Durable Quantization Conditioned Misalignment Attack on Large Language Models

Part of International Conference on Representation Learning 2025 (ICLR 2025) Conference

Bibtex Paper

Authors

Peiran Dong, Haowei Li, Song Guo

Abstract

As large language models (LLMs) are increasingly deployed on resource-constrained edge devices, quantization techniques have been widely adopted to reduce model size and computational requirements. However, this process can expose models to new vulnerabilities. In this work, we introduce the Quantization Conditioned Misalignment (Q-Misalign) attack, a novel threat in which safety misalignment remains dormant in a full-precision LLM but becomes exploitable post-quantization.

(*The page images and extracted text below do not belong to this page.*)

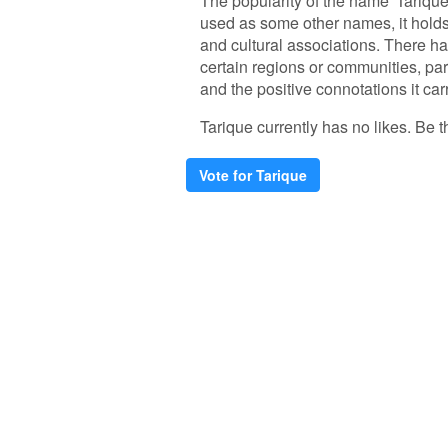
The popularity of the name 'Tarique
used as some other names, it holds 
and cultural associations. There ha
certain regions or communities, par
and the positive connotations it car
Tarique currently has no likes. Be th
Vote for Tarique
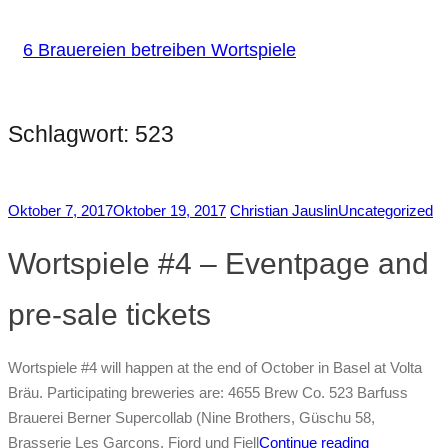
6 Brauereien betreiben Wortspiele
Schlagwort:
523
Oktober 7, 2017
Oktober 19, 2017
Christian Jauslin
Uncategorized
Wortspiele #4 – Eventpage and
pre-sale tickets
Wortspiele #4 will happen at the end of October in Basel at Volta
Bräu. Participating breweries are: 4655 Brew Co. 523 Barfuss
Brauerei Berner Supercollab (Nine Brothers, Güschu 58,
Brasserie Les Garçons, Fjord und Fjell
Continue reading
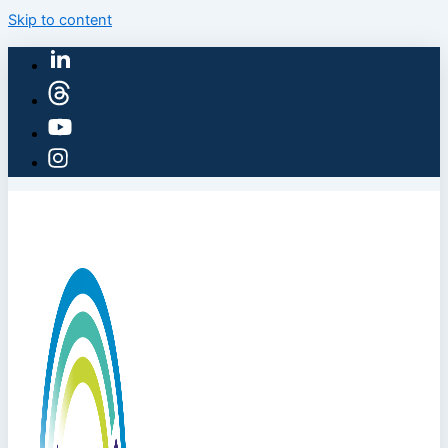
Skip to content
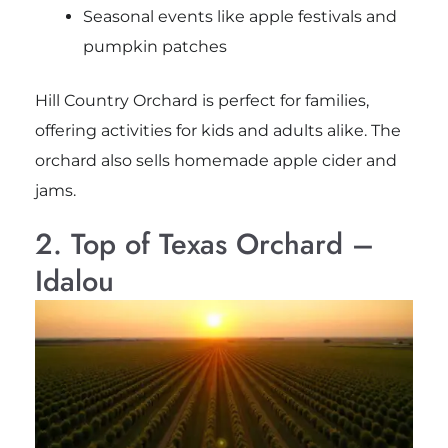
Seasonal events like apple festivals and
pumpkin patches
Hill Country Orchard is perfect for families,
offering activities for kids and adults alike. The
orchard also sells homemade apple cider and
jams.
2. Top of Texas Orchard –
Idalou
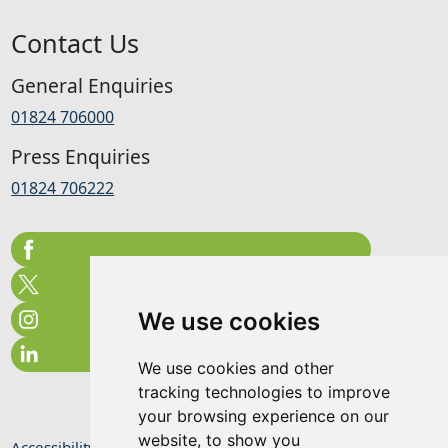
Contact Us
General Enquiries
01824 706000
Press Enquiries
01824 706222
We use cookies
We use cookies and other
tracking technologies to improve
your browsing experience on our
website, to show you
Accessibility Statement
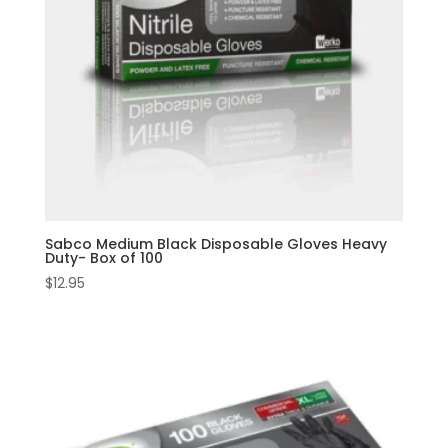
Sabco Medium Black Disposable Gloves Heavy
Duty- Box of 100
$
12.95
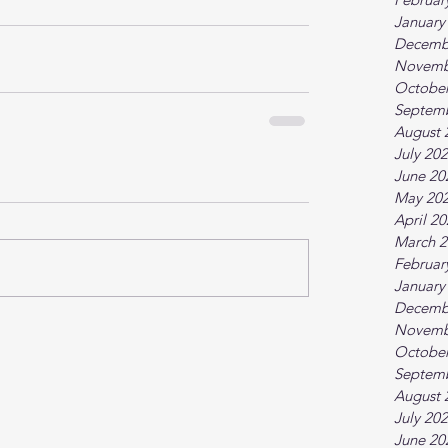
January
Decemb
Novemb
October
Septem
August 
July 20
June 20
May 20
April 2
March 2
Februar
January
Decemb
Novemb
October
Septem
August 
July 20
June 20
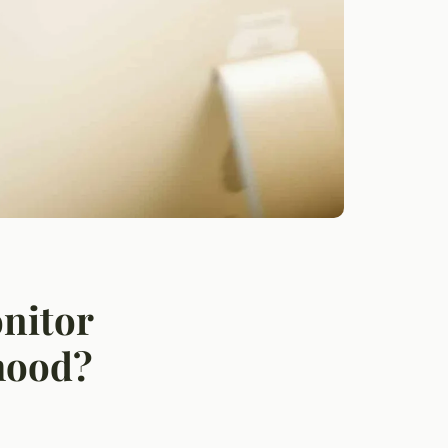
onitor
hood?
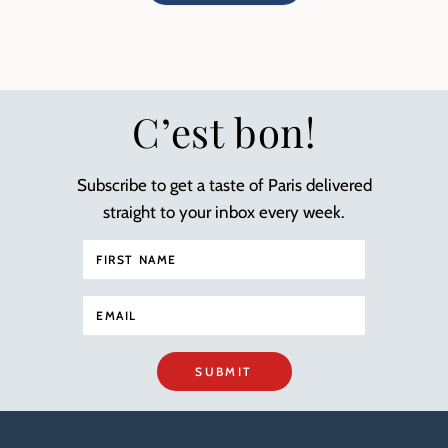
C’est bon!
Subscribe to get a taste of Paris delivered
straight to your inbox every week.
SUBMIT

We demonstrate that our Q-Misalign attack effectively bypasses safety mechanisms and enables the generation of harmful content in quantized models while maintaining full-precision performance. Furthermore, we propose a contrastive task vector-based approach to enhance attack durability, ensuring that vulnerabilities persist even after downstream fine-tuning. Experimental results show that Q-Misalign attack significantly increases jailbreak success rates in quantized models, while preserving model utility and safety alignment in full precision. Our findings highlight a critical gap in current LLM safety measures and call for more robust defenses in quantization-aware scenarios.